Put each line of the material below into a JSON list of strings, one string per line, and skip any blank lines. Leave the pictures out of the list.

== RECORD EXCERPTS ==

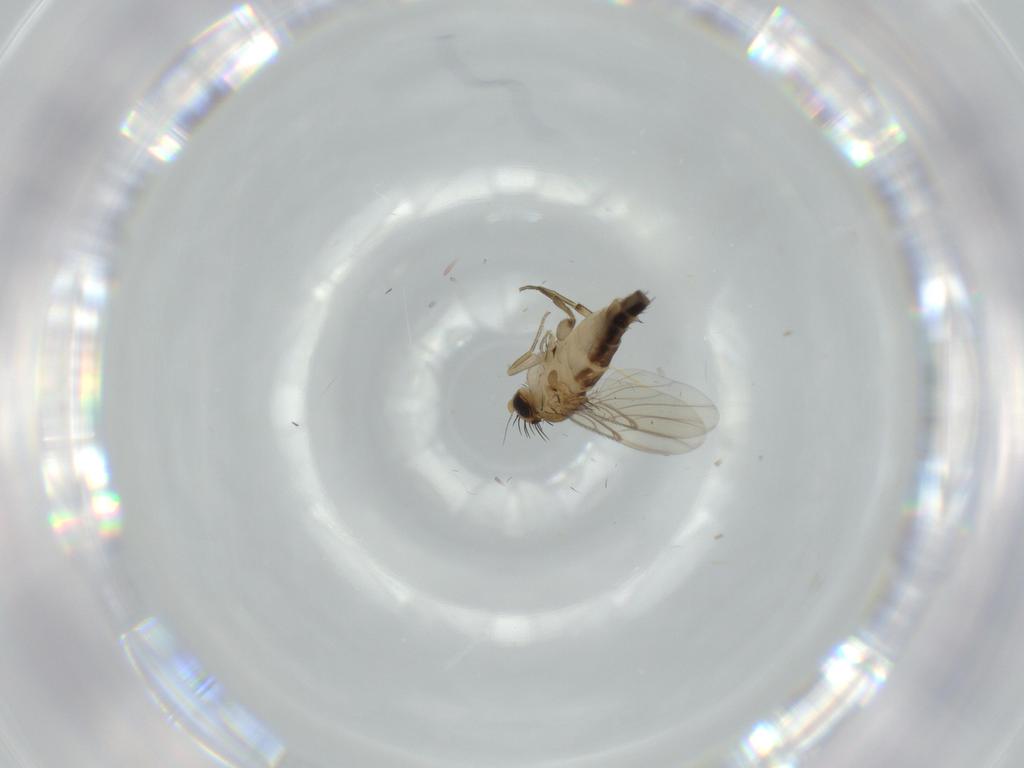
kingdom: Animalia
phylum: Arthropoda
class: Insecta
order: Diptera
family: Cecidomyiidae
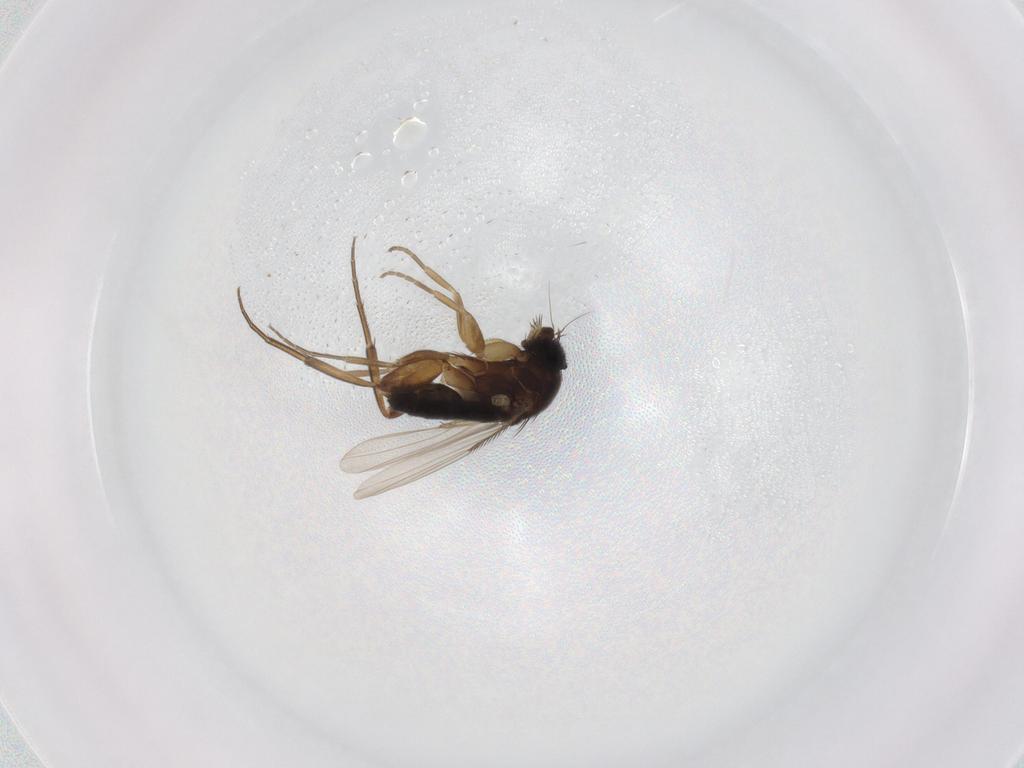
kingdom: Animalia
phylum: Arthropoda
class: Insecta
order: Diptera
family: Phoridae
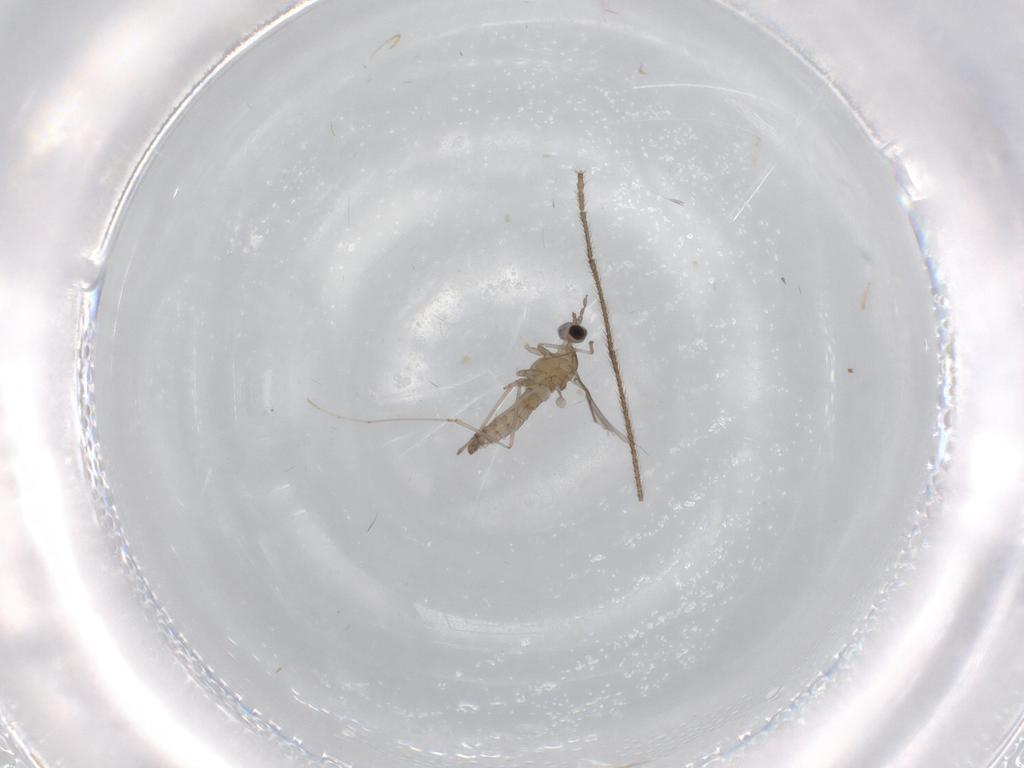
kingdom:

===

• WRITTEN ANSWER:
[
  "kingdom: Animalia",
  "phylum: Arthropoda",
  "class: Insecta",
  "order: Diptera",
  "family: Cecidomyiidae",
  "kingdom: Animalia",
  "phylum: Arthropoda",
  "class: Insecta",
  "order: Diptera",
  "family: Phoridae",
  "kingdom:"
]